§ **Required work**: Restate, word for word and with no pictures, the stretch of lines in the data below that begins at the line with "05.06.2026: Können Pachtverträge" and ends at the line with "FAMILIAS RELACIONADAS", inclusive.
+++ Material to process
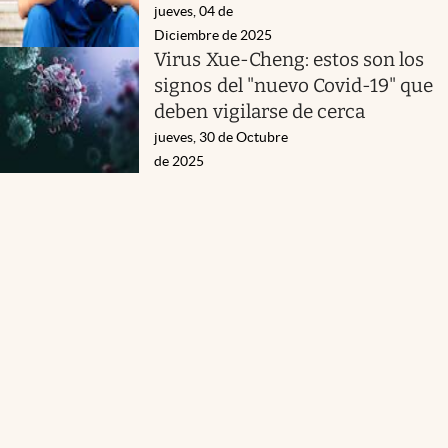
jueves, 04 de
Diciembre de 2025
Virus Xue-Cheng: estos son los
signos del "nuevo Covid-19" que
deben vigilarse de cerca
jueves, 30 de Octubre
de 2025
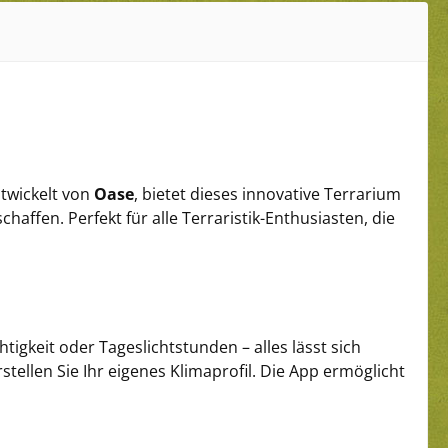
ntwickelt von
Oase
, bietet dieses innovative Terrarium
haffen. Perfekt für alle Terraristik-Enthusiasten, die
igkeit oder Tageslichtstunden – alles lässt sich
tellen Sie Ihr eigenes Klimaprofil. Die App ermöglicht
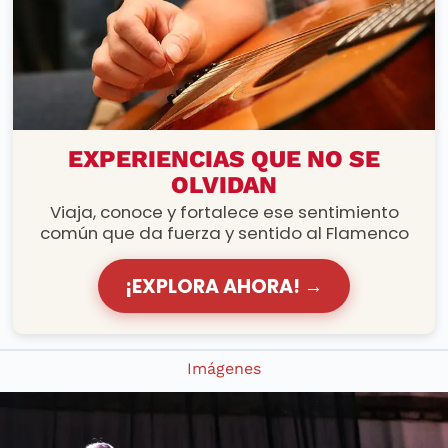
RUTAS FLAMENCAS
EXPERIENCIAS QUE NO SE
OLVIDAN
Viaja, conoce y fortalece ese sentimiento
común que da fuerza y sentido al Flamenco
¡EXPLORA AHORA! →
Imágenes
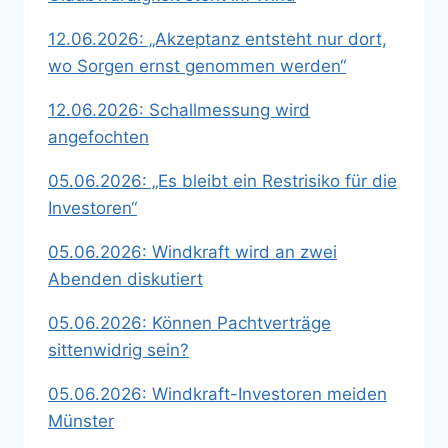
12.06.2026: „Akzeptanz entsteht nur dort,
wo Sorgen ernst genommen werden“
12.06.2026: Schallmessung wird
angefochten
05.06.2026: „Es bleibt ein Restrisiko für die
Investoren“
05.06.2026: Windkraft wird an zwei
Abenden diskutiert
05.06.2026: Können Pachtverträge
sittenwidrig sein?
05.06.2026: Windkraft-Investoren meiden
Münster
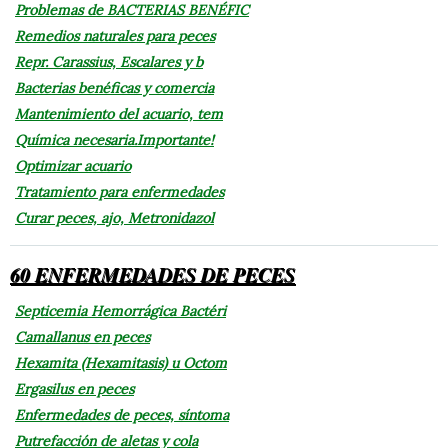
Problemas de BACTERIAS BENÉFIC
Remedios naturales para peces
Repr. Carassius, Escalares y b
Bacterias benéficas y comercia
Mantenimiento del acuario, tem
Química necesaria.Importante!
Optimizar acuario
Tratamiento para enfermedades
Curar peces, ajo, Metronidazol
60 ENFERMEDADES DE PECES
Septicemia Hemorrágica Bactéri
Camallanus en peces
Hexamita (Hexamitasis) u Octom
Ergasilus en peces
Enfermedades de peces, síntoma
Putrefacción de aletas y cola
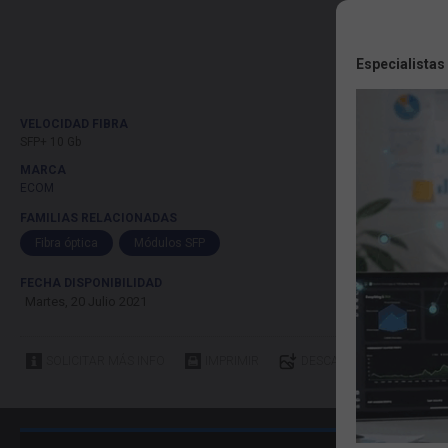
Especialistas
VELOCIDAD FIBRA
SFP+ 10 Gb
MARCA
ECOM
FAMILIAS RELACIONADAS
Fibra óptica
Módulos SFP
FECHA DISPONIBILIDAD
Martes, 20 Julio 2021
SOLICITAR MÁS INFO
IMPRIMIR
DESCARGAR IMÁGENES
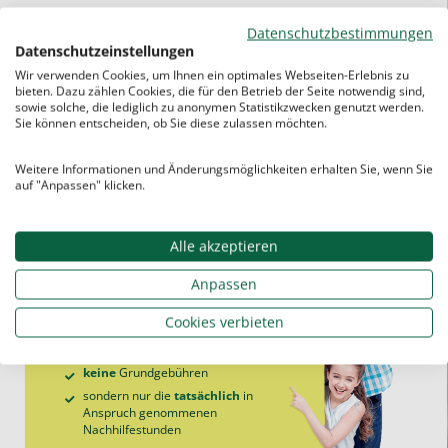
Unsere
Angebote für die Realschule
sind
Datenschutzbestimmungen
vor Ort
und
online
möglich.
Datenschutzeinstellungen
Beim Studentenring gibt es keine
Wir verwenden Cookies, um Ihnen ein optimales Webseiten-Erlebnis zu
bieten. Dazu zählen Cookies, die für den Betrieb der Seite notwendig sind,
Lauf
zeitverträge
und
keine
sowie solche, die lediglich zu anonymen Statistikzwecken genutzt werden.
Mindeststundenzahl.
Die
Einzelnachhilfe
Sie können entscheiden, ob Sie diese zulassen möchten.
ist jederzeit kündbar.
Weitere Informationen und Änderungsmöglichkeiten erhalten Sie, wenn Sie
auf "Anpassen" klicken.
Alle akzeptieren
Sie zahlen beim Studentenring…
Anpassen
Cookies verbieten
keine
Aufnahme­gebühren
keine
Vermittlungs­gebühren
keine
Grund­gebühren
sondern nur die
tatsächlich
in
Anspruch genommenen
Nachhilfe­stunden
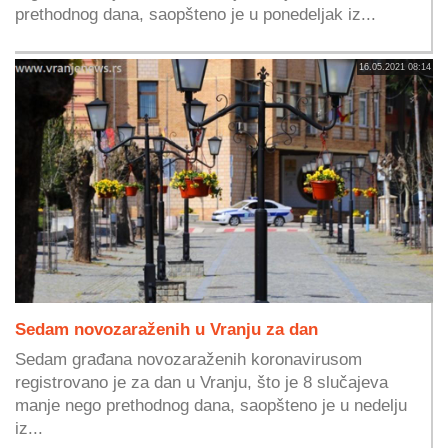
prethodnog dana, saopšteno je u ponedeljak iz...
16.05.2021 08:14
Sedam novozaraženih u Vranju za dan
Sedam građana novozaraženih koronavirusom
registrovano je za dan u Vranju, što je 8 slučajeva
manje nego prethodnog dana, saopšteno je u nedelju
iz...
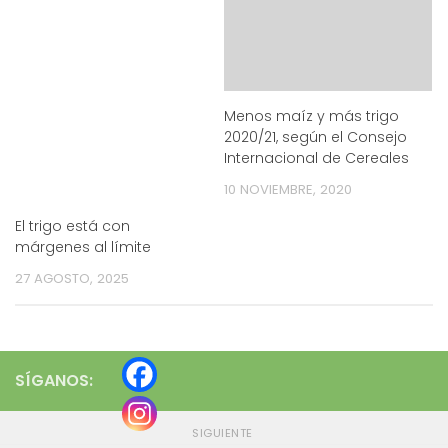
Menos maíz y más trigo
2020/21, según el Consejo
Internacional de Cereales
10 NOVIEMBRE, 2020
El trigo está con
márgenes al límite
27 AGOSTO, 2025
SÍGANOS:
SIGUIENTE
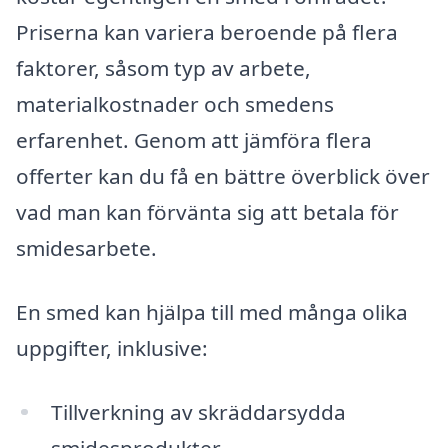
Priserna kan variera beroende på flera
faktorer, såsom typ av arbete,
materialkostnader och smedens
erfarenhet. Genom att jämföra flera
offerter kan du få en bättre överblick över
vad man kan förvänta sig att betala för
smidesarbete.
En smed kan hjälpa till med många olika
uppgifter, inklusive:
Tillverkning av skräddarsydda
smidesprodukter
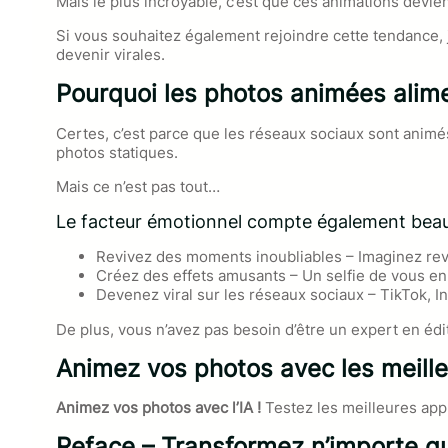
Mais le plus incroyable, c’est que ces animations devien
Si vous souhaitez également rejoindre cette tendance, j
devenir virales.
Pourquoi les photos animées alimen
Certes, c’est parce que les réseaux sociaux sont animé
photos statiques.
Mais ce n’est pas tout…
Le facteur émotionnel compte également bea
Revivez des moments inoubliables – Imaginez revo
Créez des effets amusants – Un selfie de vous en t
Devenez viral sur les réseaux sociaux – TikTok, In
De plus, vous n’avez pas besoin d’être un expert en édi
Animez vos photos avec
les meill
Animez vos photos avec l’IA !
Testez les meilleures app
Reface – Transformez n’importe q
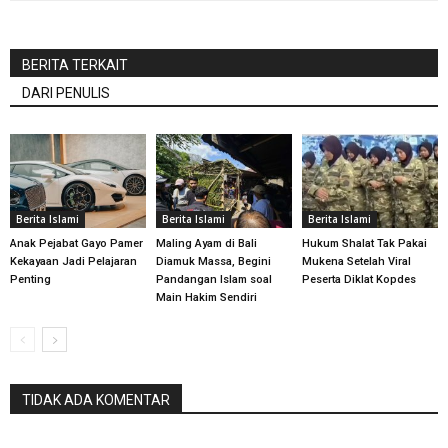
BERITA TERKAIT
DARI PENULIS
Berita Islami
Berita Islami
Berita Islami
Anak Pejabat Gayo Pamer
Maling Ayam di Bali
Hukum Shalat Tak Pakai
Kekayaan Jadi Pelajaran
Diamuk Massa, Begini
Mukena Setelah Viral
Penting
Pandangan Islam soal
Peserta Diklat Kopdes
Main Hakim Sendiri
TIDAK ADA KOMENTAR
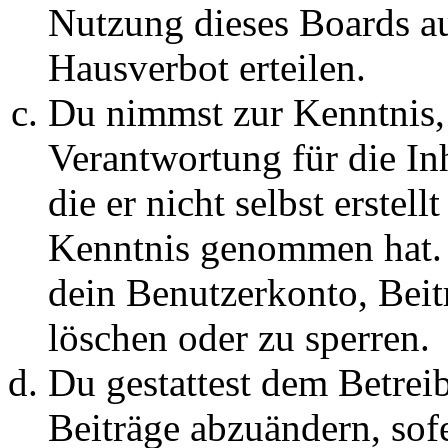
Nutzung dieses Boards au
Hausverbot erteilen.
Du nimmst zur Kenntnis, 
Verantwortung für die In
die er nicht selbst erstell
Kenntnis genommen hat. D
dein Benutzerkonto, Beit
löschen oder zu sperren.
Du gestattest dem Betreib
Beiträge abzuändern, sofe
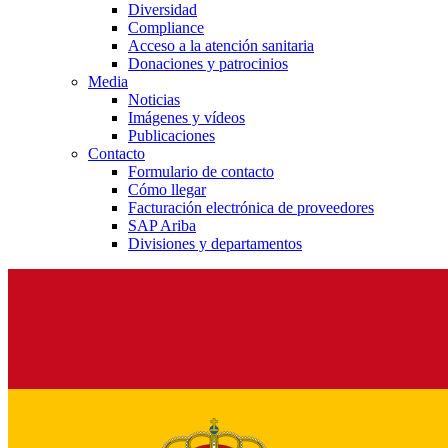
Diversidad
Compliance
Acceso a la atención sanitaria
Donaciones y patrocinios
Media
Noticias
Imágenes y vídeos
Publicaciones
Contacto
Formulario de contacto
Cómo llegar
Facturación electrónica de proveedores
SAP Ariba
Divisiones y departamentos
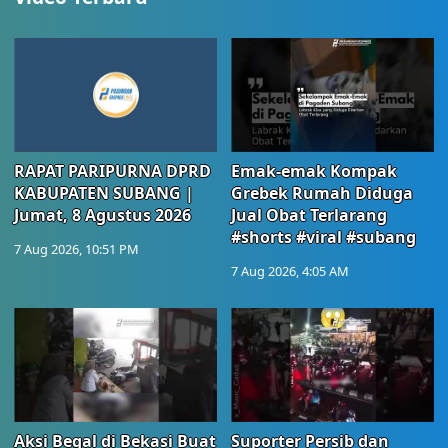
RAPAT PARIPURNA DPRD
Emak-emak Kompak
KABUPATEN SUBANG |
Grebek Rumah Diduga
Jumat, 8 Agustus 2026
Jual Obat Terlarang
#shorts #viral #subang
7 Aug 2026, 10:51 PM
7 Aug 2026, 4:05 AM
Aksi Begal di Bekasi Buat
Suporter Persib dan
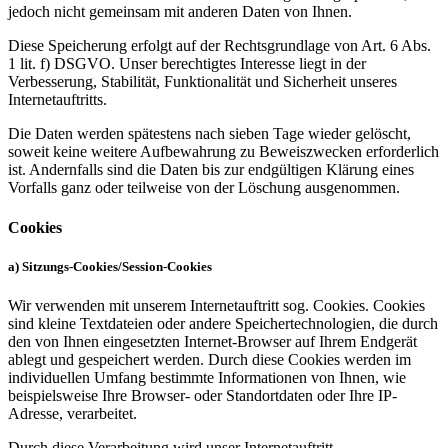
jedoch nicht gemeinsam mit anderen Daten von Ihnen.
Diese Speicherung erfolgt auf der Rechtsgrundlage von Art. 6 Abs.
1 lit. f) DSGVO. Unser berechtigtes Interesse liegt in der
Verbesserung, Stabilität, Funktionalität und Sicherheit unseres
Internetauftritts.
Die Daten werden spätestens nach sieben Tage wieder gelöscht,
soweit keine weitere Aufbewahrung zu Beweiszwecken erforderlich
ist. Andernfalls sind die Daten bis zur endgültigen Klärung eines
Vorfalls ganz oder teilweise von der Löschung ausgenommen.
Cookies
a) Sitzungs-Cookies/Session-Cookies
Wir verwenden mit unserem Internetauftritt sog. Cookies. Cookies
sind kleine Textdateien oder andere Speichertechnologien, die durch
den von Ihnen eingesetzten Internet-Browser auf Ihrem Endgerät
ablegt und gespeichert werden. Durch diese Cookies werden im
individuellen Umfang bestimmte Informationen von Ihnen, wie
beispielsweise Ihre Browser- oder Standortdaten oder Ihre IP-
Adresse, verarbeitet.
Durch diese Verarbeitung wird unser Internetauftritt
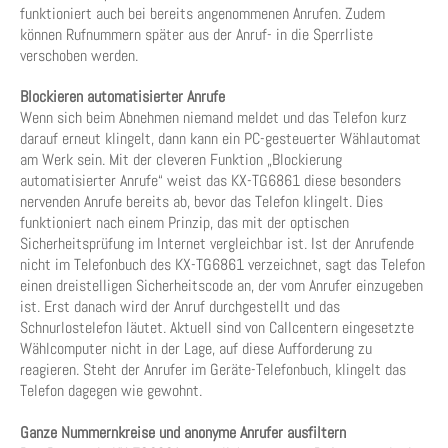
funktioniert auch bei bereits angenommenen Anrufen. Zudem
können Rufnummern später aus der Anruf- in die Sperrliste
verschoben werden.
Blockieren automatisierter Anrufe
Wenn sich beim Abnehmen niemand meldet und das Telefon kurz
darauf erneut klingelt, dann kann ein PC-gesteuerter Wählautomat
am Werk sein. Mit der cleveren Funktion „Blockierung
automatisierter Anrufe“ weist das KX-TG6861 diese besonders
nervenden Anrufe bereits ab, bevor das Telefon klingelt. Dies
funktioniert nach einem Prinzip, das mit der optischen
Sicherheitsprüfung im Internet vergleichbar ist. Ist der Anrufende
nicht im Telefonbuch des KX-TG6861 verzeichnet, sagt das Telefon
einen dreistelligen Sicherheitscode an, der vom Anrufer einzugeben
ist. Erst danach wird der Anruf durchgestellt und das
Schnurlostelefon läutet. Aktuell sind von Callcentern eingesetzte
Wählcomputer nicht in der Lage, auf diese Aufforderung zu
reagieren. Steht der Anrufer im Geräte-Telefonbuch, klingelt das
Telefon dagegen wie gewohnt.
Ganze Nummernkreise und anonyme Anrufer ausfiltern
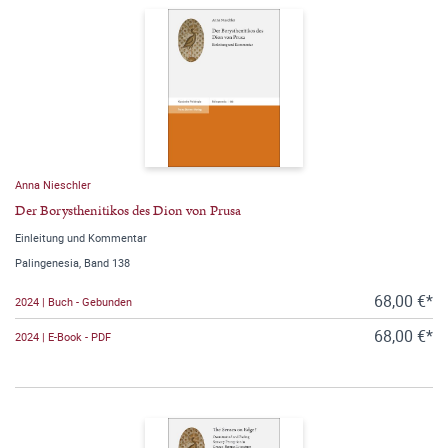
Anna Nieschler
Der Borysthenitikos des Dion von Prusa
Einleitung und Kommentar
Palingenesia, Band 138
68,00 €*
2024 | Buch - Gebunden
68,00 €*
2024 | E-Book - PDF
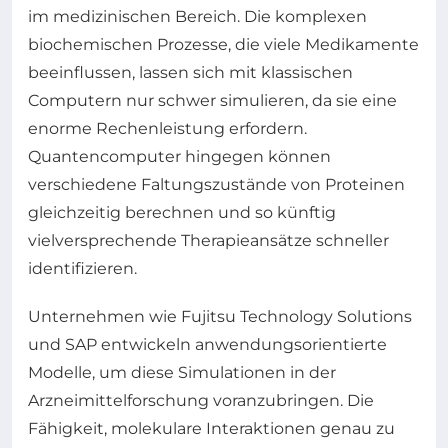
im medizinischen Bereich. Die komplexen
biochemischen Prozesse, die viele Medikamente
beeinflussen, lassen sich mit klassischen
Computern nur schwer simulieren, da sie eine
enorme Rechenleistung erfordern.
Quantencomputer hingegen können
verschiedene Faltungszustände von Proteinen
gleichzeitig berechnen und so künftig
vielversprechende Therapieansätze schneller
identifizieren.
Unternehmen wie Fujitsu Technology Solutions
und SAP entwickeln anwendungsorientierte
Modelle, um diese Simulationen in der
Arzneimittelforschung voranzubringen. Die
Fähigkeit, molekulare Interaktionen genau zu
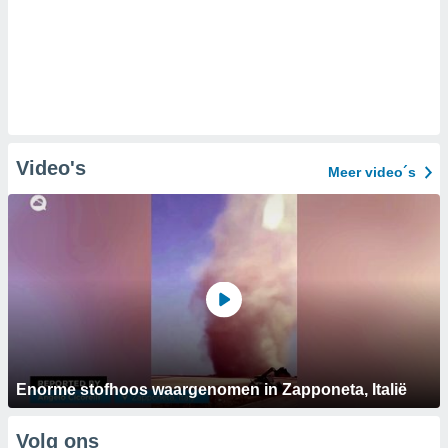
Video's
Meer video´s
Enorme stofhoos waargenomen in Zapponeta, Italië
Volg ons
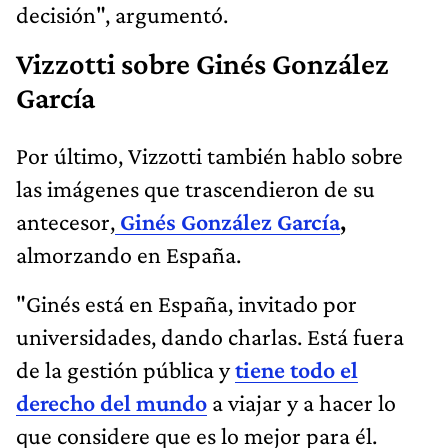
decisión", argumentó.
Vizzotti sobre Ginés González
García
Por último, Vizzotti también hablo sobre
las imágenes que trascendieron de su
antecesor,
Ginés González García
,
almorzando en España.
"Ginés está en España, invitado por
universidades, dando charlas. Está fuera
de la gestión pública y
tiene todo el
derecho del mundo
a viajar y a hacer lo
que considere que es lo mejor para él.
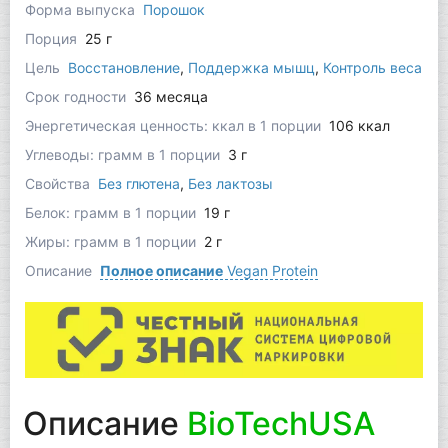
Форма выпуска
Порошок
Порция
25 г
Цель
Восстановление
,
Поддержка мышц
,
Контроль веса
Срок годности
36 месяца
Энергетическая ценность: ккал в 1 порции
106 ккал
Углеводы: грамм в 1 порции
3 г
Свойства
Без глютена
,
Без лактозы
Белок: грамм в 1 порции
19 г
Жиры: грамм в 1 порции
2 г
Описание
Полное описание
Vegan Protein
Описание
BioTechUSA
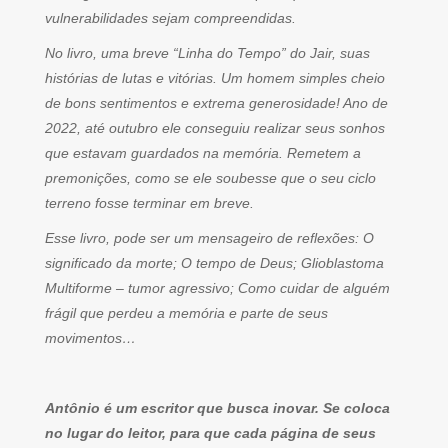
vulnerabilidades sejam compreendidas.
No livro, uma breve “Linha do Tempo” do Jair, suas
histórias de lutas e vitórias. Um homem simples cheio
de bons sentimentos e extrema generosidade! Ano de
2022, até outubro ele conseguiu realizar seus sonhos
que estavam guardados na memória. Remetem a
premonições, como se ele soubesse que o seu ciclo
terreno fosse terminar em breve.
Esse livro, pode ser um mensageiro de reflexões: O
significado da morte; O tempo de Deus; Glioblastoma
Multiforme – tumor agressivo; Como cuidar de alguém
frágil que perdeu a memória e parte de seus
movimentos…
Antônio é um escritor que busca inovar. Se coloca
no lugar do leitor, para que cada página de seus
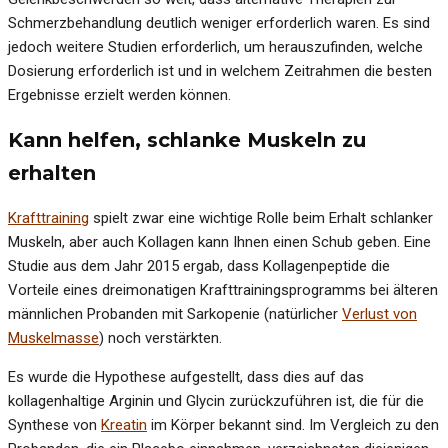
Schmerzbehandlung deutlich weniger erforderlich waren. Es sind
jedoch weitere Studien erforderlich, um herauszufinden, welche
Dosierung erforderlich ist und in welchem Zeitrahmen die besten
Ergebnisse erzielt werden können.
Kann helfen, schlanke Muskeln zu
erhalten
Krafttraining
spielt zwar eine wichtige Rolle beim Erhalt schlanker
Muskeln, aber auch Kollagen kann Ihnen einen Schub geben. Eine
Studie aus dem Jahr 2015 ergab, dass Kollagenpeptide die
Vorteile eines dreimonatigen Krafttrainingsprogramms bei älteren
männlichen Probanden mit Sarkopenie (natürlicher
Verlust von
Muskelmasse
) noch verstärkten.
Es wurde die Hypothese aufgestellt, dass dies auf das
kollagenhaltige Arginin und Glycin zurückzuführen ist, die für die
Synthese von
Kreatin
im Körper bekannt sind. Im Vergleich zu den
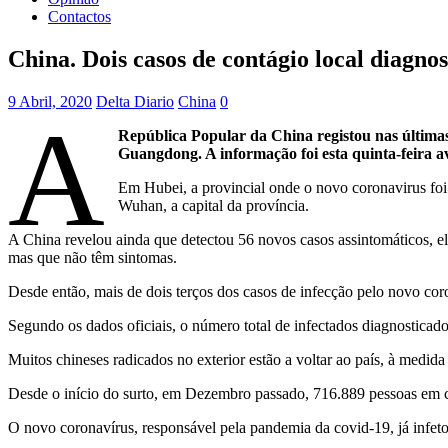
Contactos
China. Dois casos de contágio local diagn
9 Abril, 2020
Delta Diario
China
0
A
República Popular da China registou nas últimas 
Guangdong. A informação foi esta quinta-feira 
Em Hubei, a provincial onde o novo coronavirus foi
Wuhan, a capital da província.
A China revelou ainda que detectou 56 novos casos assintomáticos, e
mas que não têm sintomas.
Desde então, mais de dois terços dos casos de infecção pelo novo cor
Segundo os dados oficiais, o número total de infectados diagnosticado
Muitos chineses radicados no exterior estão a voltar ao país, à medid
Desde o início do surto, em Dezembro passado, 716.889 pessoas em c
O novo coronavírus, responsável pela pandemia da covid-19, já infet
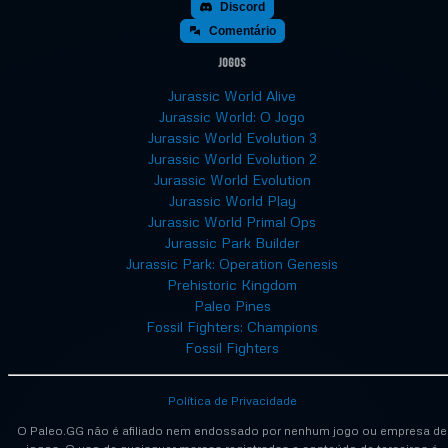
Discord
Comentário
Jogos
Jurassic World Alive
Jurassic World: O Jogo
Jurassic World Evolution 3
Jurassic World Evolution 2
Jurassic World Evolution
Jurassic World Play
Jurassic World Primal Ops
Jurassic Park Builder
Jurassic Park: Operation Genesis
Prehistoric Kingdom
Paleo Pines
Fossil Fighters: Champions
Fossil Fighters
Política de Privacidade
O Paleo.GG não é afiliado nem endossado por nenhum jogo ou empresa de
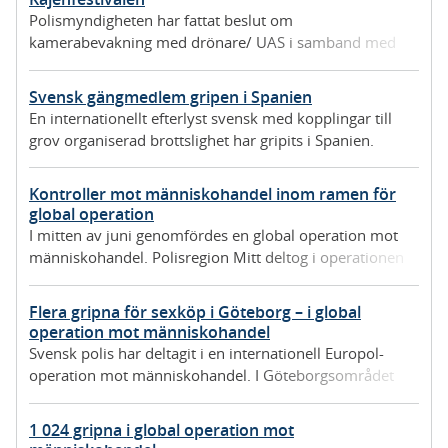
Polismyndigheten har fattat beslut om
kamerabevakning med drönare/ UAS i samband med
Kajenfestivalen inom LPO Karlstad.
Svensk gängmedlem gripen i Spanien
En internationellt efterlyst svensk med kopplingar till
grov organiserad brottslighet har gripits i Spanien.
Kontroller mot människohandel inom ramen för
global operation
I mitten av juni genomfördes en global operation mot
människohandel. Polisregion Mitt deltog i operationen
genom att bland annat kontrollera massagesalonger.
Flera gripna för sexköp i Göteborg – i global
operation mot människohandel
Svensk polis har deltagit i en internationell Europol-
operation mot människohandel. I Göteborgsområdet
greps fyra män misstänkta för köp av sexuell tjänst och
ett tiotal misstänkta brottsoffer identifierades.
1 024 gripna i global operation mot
++++++
§ **Worked solution**:
05.06.2026: Können Pachtverträge
sittenwidrig sein?
05.06.2026: Windkraft-Investoren meiden
Münster
Problemas de BACTERIAS BENÉFIC
Remedios naturales para peces
Repr. Carassius, Escalares y b
Bacterias benéficas y comercia
Mantenimiento del acuario, tem
Química necesaria.Importante!
Optimizar acuario
Tratamiento para enfermedades
Curar peces, ajo, Metronidazol
60 ENFERMEDADES DE PECES
Septicemia Hemorrágica Bactéri
Camallanus en peces
Hexamita (Hexamitasis) u Octom
Ergasilus en peces
Enfermedades de peces, síntoma
Putrefacción de aletas y cola
Especialistas
VELOCIDAD FIBRA
SFP+ 10 Gb
MARCA
ECOM
FAMILIAS RELACIONADAS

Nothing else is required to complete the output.